Engineers at RMIT are 3D-printing hypersonic aircraft parts. 

The researchers say their ultra-efficient 3D-printed catalysts could help solve the challenge of overheating in hypersonic aircraft and offer a revolutionary solution to thermal management across many industries.

Recent lab demonstrations have shown that 3D-printed catalysts could potentially be used to power hypersonic flight while simultaneously cooling the system.

The research is published in the Royal Society of Chemistry journal, Chemical Communications.

Only a few experimental planes have reached hypersonic speed (defined as above Mach 5 - over 6,100km an hour or 1.7km per second).

In theory, a hypersonic aircraft could travel from London to Sydney in four hours but many challenges remain in the development of hypersonic air travel, such as the extreme heat levels.

Lead researcher Dr Selvakannan Periasamy says the work tackles one of the biggest challenges in the development of hypersonic aircraft: controlling the incredible heat that builds up when planes fly at more than five times the speed of sound.

“Our lab tests show the 3D-printed catalysts we’ve developed have great promise for fuelling the future of hypersonic flight,” Dr Periasamy said.

“Powerful and efficient, they offer an exciting potential solution for thermal management in aviation - and beyond.

“With further development, we hope this new generation of ultra-efficient 3D printed catalysts could be used to transform any industrial process where overheating is an ever-present challenge.”

First author and PhD researcher Roxanne Hubesch said using fuel as a coolant is one of the most promising experimental approaches to the overheating problem.

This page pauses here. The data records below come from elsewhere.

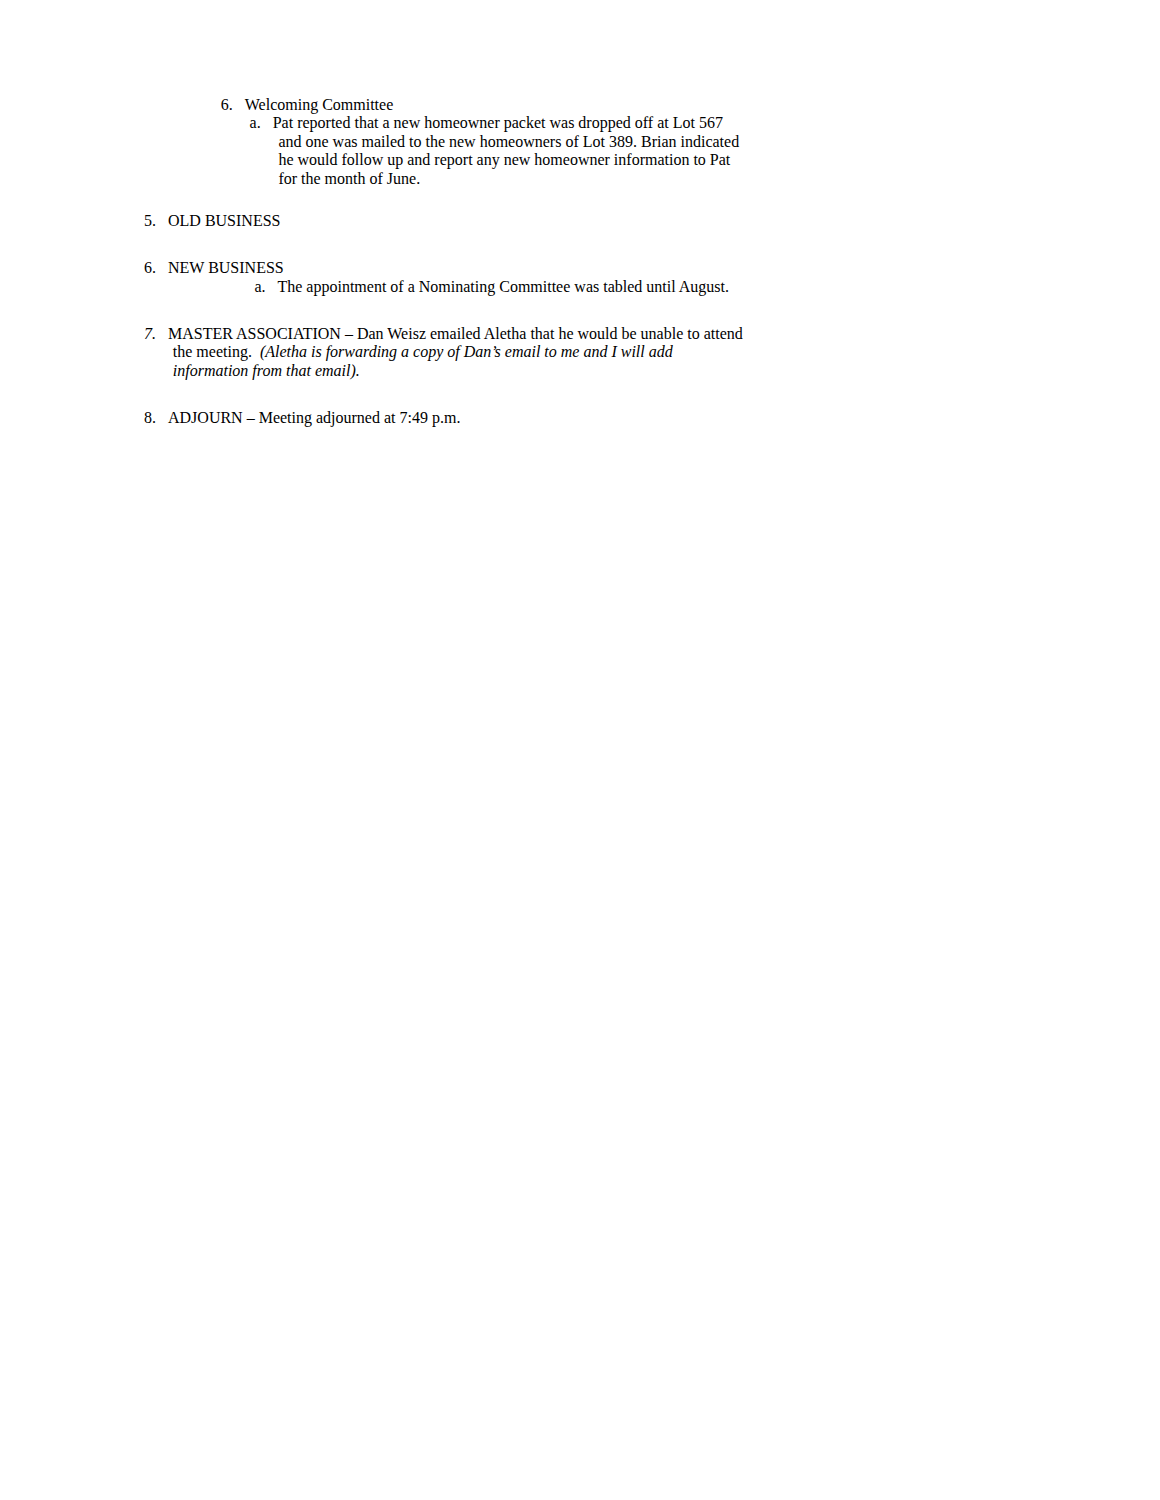6. Welcoming Committee
a. Pat reported that a new homeowner packet was dropped off at Lot 567 and one was mailed to the new homeowners of Lot 389. Brian indicated he would follow up and report any new homeowner information to Pat for the month of June.
5. OLD BUSINESS
6. NEW BUSINESS
a. The appointment of a Nominating Committee was tabled until August.
7. MASTER ASSOCIATION – Dan Weisz emailed Aletha that he would be unable to attend the meeting. (Aletha is forwarding a copy of Dan’s email to me and I will add information from that email).
8. ADJOURN – Meeting adjourned at 7:49 p.m.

“Fuels that can absorb heat while powering an aircraft are a key focus for scientists, but this idea relies on heat-consuming chemical reactions that need highly efficient catalysts,” Hubesch said.

“Additionally, the heat exchangers where the fuel comes in contact with the catalysts must be as small as possible, because of the tight volume and weight constraints in hypersonic aircraft.”

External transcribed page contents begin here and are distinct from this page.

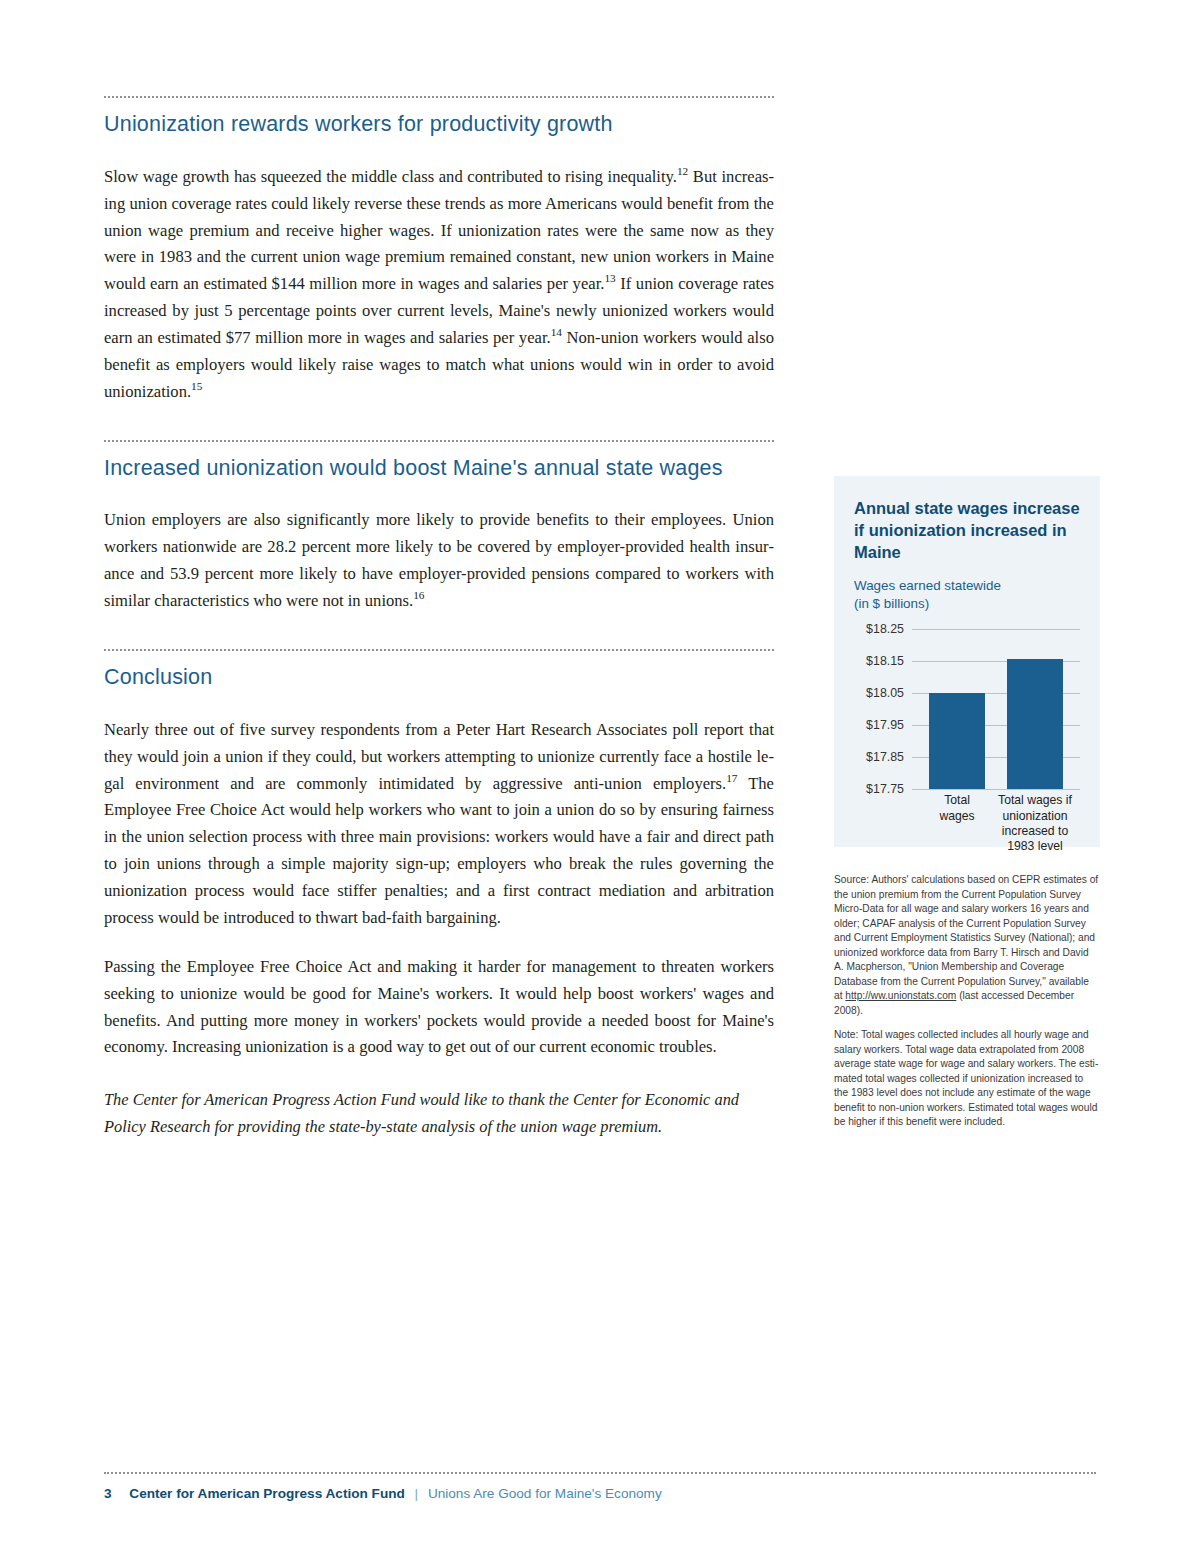Unionization rewards workers for productivity growth
Slow wage growth has squeezed the middle class and contributed to rising inequality.12 But increasing union coverage rates could likely reverse these trends as more Americans would benefit from the union wage premium and receive higher wages. If unionization rates were the same now as they were in 1983 and the current union wage premium remained constant, new union workers in Maine would earn an estimated $144 million more in wages and salaries per year.13 If union coverage rates increased by just 5 percentage points over current levels, Maine's newly unionized workers would earn an estimated $77 million more in wages and salaries per year.14 Non-union workers would also benefit as employers would likely raise wages to match what unions would win in order to avoid unionization.15
Increased unionization would boost Maine's annual state wages
Union employers are also significantly more likely to provide benefits to their employees. Union workers nationwide are 28.2 percent more likely to be covered by employer-provided health insurance and 53.9 percent more likely to have employer-provided pensions compared to workers with similar characteristics who were not in unions.16
Conclusion
Nearly three out of five survey respondents from a Peter Hart Research Associates poll report that they would join a union if they could, but workers attempting to unionize currently face a hostile legal environment and are commonly intimidated by aggressive anti-union employers.17 The Employee Free Choice Act would help workers who want to join a union do so by ensuring fairness in the union selection process with three main provisions: workers would have a fair and direct path to join unions through a simple majority sign-up; employers who break the rules governing the unionization process would face stiffer penalties; and a first contract mediation and arbitration process would be introduced to thwart bad-faith bargaining.
Passing the Employee Free Choice Act and making it harder for management to threaten workers seeking to unionize would be good for Maine's workers. It would help boost workers' wages and benefits. And putting more money in workers' pockets would provide a needed boost for Maine's economy. Increasing unionization is a good way to get out of our current economic troubles.
The Center for American Progress Action Fund would like to thank the Center for Economic and Policy Research for providing the state-by-state analysis of the union wage premium.
Annual state wages increase if unionization increased in Maine
Wages earned statewide
(in $ billions)
$18.25 $18.15 $18.05 $17.95 $17.85 $17.75
Total
wages
Total wages if
unionization
increased to
1983 level
Source: Authors' calculations based on CEPR estimates of the union premium from the Current Population Survey Micro-Data for all wage and salary workers 16 years and older; CAPAF analysis of the Current Population Survey and Current Employment Statistics Survey (National); and unionized workforce data from Barry T. Hirsch and David A. Macpherson, "Union Membership and Coverage Database from the Current Population Survey," available at http://ww.unionstats.com (last accessed December 2008).
Note: Total wages collected includes all hourly wage and salary workers. Total wage data extrapolated from 2008 average state wage for wage and salary workers. The estimated total wages collected if unionization increased to the 1983 level does not include any estimate of the wage benefit to non-union workers. Estimated total wages would be higher if this benefit were included.
3 Center for American Progress Action Fund | Unions Are Good for Maine's Economy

To make the new catalysts, the team 3D-printed tiny heat exchangers made of metal alloys and coated them with synthetic minerals known as zeolites.

They replicated at lab scale the extreme temperatures and pressures experienced by the fuel at hypersonic speeds, to test the functionality of their design.

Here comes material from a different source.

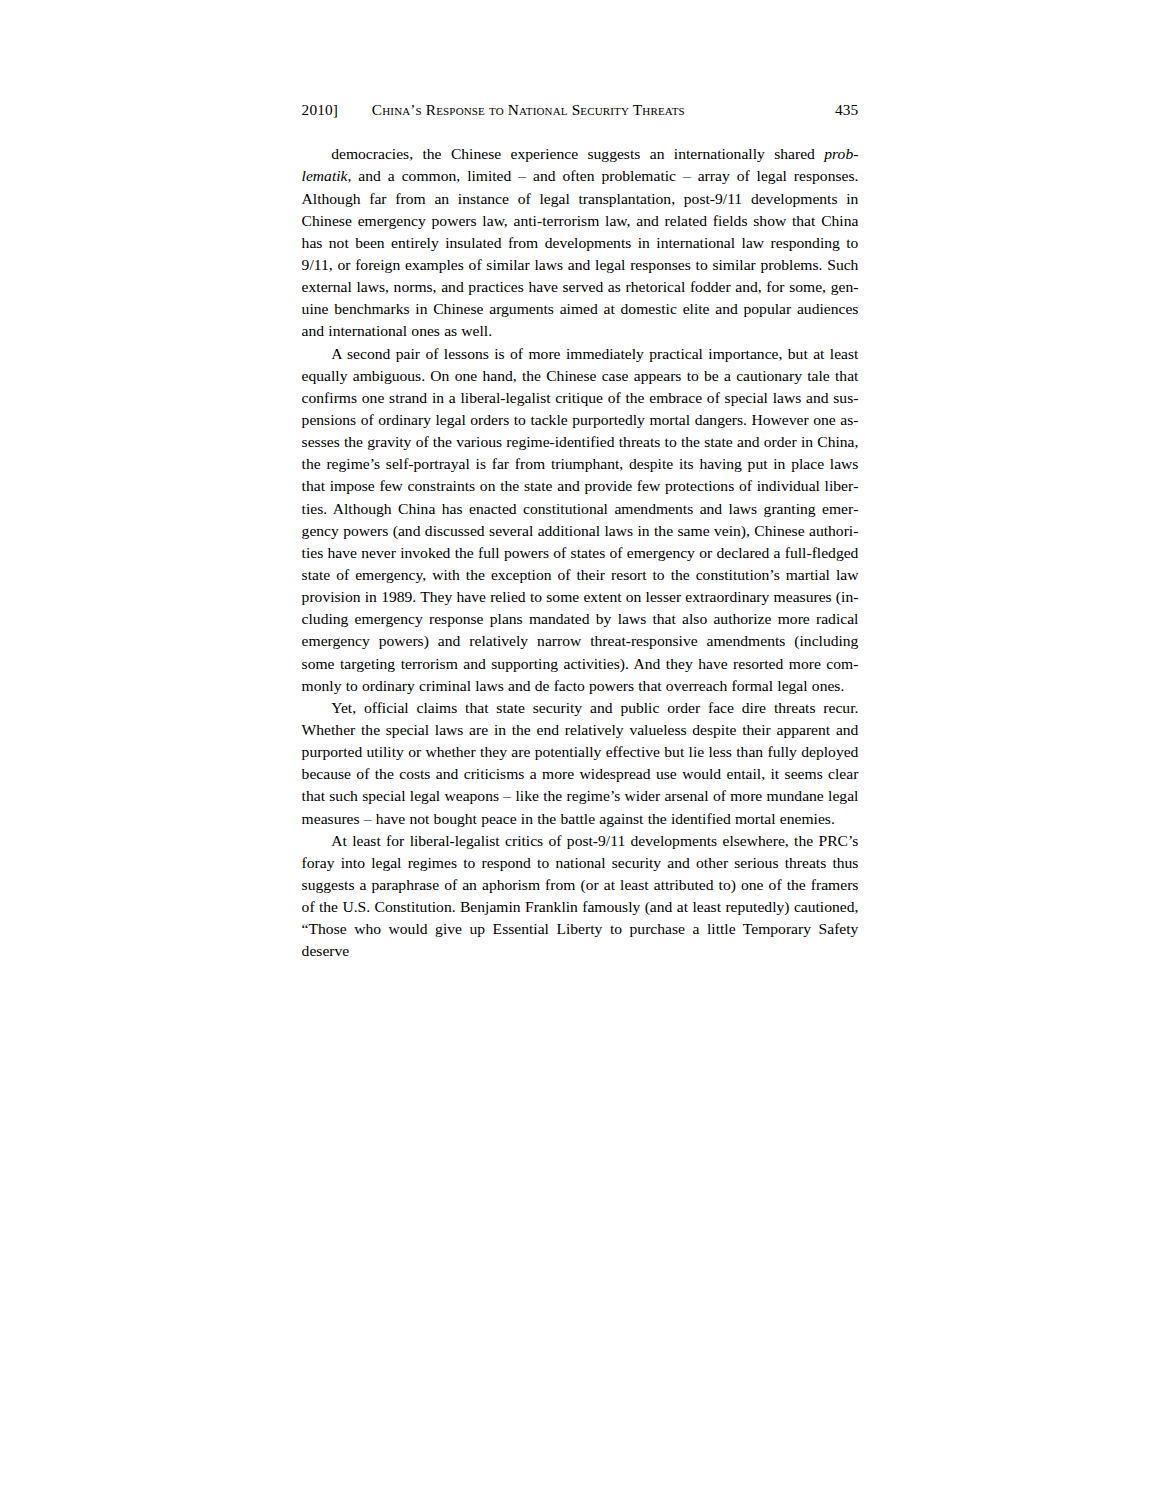2010] China’s Response to National Security Threats 435
democracies, the Chinese experience suggests an internationally shared problematik, and a common, limited – and often problematic – array of legal responses. Although far from an instance of legal transplantation, post-9/11 developments in Chinese emergency powers law, anti-terrorism law, and related fields show that China has not been entirely insulated from developments in international law responding to 9/11, or foreign examples of similar laws and legal responses to similar problems. Such external laws, norms, and practices have served as rhetorical fodder and, for some, genuine benchmarks in Chinese arguments aimed at domestic elite and popular audiences and international ones as well.
A second pair of lessons is of more immediately practical importance, but at least equally ambiguous. On one hand, the Chinese case appears to be a cautionary tale that confirms one strand in a liberal-legalist critique of the embrace of special laws and suspensions of ordinary legal orders to tackle purportedly mortal dangers. However one assesses the gravity of the various regime-identified threats to the state and order in China, the regime’s self-portrayal is far from triumphant, despite its having put in place laws that impose few constraints on the state and provide few protections of individual liberties. Although China has enacted constitutional amendments and laws granting emergency powers (and discussed several additional laws in the same vein), Chinese authorities have never invoked the full powers of states of emergency or declared a full-fledged state of emergency, with the exception of their resort to the constitution’s martial law provision in 1989. They have relied to some extent on lesser extraordinary measures (including emergency response plans mandated by laws that also authorize more radical emergency powers) and relatively narrow threat-responsive amendments (including some targeting terrorism and supporting activities). And they have resorted more commonly to ordinary criminal laws and de facto powers that overreach formal legal ones.
Yet, official claims that state security and public order face dire threats recur. Whether the special laws are in the end relatively valueless despite their apparent and purported utility or whether they are potentially effective but lie less than fully deployed because of the costs and criticisms a more widespread use would entail, it seems clear that such special legal weapons – like the regime’s wider arsenal of more mundane legal measures – have not bought peace in the battle against the identified mortal enemies.
At least for liberal-legalist critics of post-9/11 developments elsewhere, the PRC’s foray into legal regimes to respond to national security and other serious threats thus suggests a paraphrase of an aphorism from (or at least attributed to) one of the framers of the U.S. Constitution. Benjamin Franklin famously (and at least reputedly) cautioned, “Those who would give up Essential Liberty to purchase a little Temporary Safety deserve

When the 3D printed structures heat up, some of the metal moves into the zeolite framework– a process crucial to the unprecedented efficiency of the new catalysts.

“Our 3D printed catalysts are like miniature chemical reactors and what makes them so incredibly effective is that mix of metal and synthetic minerals,” Hubesch said.

“It’s an exciting new direction for catalysis, but we need more research to fully understand this process and identify the best combination of metal alloys for the greatest impact.”

The research team is based at RMIT’s Centre for Advanced Materials and Industrial Chemistry (CAMIC), whose director Professor Suresh Bhargava says the trillion-dollar chemical industry is largely based on old catalytic technology.

“This third generation of catalysis can be linked with 3D-printing to create new complex designs that were previously not possible,” Dr Bhargava said.

“Our new 3D-printed catalysts represent a radical new approach that has real potential to revolutionise the future of catalysis around the world.”